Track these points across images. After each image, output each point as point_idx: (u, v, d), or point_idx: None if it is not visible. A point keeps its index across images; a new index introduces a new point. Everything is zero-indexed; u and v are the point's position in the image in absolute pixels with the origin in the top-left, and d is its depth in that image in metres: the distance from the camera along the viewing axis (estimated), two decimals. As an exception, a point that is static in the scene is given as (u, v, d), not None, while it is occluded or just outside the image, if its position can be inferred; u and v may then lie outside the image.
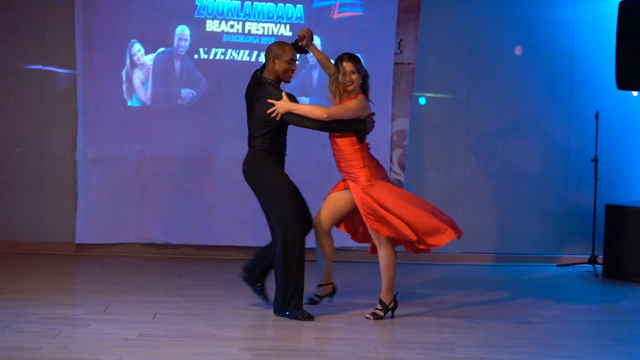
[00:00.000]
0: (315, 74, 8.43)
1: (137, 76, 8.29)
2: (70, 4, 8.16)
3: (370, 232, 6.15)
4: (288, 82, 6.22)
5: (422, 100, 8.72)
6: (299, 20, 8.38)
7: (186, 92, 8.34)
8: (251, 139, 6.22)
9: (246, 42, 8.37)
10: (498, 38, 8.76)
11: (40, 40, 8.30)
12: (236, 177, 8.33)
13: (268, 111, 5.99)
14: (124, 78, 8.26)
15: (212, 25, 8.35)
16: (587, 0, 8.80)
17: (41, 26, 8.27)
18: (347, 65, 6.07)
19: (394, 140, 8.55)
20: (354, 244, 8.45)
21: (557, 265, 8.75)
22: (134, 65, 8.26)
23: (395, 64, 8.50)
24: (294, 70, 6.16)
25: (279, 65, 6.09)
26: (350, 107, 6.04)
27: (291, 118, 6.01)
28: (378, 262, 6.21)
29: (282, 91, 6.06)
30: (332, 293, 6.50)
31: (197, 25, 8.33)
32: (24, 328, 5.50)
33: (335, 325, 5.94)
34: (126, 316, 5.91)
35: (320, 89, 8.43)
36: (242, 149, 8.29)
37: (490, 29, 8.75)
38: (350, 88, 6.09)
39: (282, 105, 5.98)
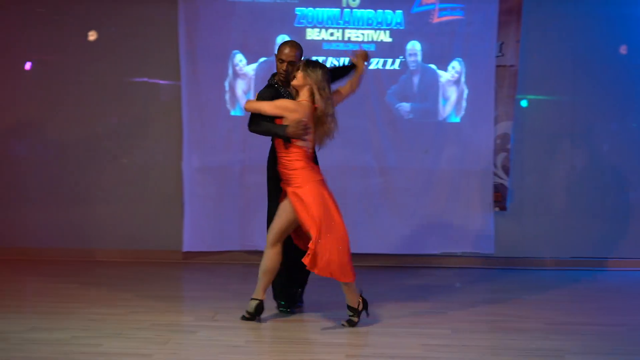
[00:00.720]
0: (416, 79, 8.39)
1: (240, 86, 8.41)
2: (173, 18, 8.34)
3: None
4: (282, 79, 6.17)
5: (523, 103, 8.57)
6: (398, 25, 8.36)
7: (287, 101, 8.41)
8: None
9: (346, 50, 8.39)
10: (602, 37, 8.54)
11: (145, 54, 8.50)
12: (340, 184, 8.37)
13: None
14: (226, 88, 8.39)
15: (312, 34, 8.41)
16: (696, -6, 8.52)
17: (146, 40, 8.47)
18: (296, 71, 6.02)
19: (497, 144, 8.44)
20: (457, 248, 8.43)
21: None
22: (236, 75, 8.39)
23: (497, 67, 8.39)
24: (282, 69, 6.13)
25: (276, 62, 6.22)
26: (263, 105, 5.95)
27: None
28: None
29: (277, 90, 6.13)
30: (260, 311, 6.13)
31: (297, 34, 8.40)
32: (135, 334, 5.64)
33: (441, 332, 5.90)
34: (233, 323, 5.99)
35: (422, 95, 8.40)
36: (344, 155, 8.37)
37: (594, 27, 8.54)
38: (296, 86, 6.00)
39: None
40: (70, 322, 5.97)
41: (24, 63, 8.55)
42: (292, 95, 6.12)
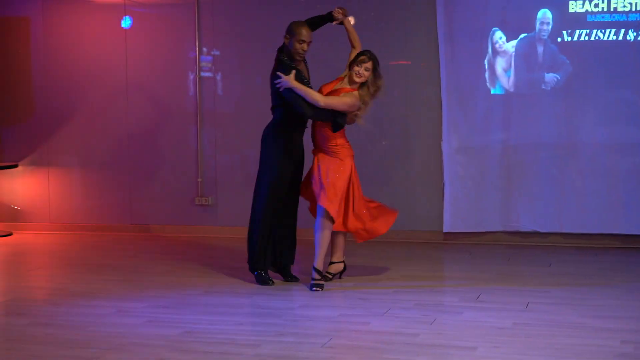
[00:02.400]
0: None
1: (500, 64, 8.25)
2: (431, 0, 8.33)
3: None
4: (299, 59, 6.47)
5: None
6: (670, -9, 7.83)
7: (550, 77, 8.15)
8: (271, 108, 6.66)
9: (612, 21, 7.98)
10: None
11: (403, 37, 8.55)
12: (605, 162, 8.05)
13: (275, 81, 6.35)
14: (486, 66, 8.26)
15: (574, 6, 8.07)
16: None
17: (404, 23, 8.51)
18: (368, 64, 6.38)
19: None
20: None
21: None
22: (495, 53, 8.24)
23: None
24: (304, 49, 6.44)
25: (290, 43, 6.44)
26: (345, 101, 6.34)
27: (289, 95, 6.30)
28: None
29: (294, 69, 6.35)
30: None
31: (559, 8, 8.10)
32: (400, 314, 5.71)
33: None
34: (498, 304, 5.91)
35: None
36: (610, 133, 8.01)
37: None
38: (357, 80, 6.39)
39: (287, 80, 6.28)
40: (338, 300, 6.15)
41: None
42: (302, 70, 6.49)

· · · · · · ·

▶ Aim of the task: The pictures stay out; please reproduce everything else in the entries exactly.

▶ Problem solution:
Track these points across images. After each image, output each point as point_idx: (u, v, d), or point_idx: None if it is not visible. A point keeps its index across images; a new index introduces a new point. Everything is zero-indexed; u and v are the point's position in the image in absolute pixels with the origin in the top-left, and d is its depth in that image in metres: the distance from the camera along the viewing axis (estimated), two decimals. As an exception, a point that is static in the scene is given as (u, v, d), not None, while it is occluded or just outside the image, if its position can be inferred; u and v may then lie outside the image.
[00:00.000]
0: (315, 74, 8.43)
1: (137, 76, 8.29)
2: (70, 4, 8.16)
3: (370, 232, 6.15)
4: (288, 82, 6.22)
5: (422, 100, 8.72)
6: (299, 20, 8.38)
7: (186, 92, 8.34)
8: (251, 139, 6.22)
9: (246, 42, 8.37)
10: (498, 38, 8.76)
11: (40, 40, 8.30)
12: (236, 177, 8.33)
13: (268, 111, 5.99)
14: (124, 78, 8.26)
15: (212, 25, 8.35)
16: (587, 0, 8.80)
17: (41, 26, 8.27)
18: (347, 65, 6.07)
19: (394, 140, 8.55)
20: (354, 244, 8.45)
21: (557, 265, 8.75)
22: (134, 65, 8.26)
23: (395, 64, 8.50)
24: (294, 70, 6.16)
25: (279, 65, 6.09)
26: (350, 107, 6.04)
27: (291, 118, 6.01)
28: (378, 262, 6.21)
29: (282, 91, 6.06)
30: (332, 293, 6.50)
31: (197, 25, 8.33)
32: (24, 328, 5.50)
33: (335, 325, 5.94)
34: (126, 316, 5.91)
35: (320, 89, 8.43)
36: (242, 149, 8.29)
37: (490, 29, 8.75)
38: (350, 88, 6.09)
39: (282, 105, 5.98)
[00:00.720]
0: (416, 79, 8.39)
1: (240, 86, 8.41)
2: (173, 18, 8.34)
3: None
4: (282, 79, 6.17)
5: (523, 103, 8.57)
6: (398, 25, 8.36)
7: (287, 101, 8.41)
8: None
9: (346, 50, 8.39)
10: (602, 37, 8.54)
11: (145, 54, 8.50)
12: (340, 184, 8.37)
13: None
14: (226, 88, 8.39)
15: (312, 34, 8.41)
16: (696, -6, 8.52)
17: (146, 40, 8.47)
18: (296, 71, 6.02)
19: (497, 144, 8.44)
20: (457, 248, 8.43)
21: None
22: (236, 75, 8.39)
23: (497, 67, 8.39)
24: (282, 69, 6.13)
25: (276, 62, 6.22)
26: (263, 105, 5.95)
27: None
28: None
29: (277, 90, 6.13)
30: (260, 311, 6.13)
31: (297, 34, 8.40)
32: (135, 334, 5.64)
33: (441, 332, 5.90)
34: (233, 323, 5.99)
35: (422, 95, 8.40)
36: (344, 155, 8.37)
37: (594, 27, 8.54)
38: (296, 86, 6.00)
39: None
40: (70, 322, 5.97)
41: (24, 63, 8.55)
42: (292, 95, 6.12)
[00:02.400]
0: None
1: (500, 64, 8.25)
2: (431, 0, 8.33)
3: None
4: (299, 59, 6.47)
5: None
6: (670, -9, 7.83)
7: (550, 77, 8.15)
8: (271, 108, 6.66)
9: (612, 21, 7.98)
10: None
11: (403, 37, 8.55)
12: (605, 162, 8.05)
13: (275, 81, 6.35)
14: (486, 66, 8.26)
15: (574, 6, 8.07)
16: None
17: (404, 23, 8.51)
18: (368, 64, 6.38)
19: None
20: None
21: None
22: (495, 53, 8.24)
23: None
24: (304, 49, 6.44)
25: (290, 43, 6.44)
26: (345, 101, 6.34)
27: (289, 95, 6.30)
28: None
29: (294, 69, 6.35)
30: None
31: (559, 8, 8.10)
32: (400, 314, 5.71)
33: None
34: (498, 304, 5.91)
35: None
36: (610, 133, 8.01)
37: None
38: (357, 80, 6.39)
39: (287, 80, 6.28)
40: (338, 300, 6.15)
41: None
42: (302, 70, 6.49)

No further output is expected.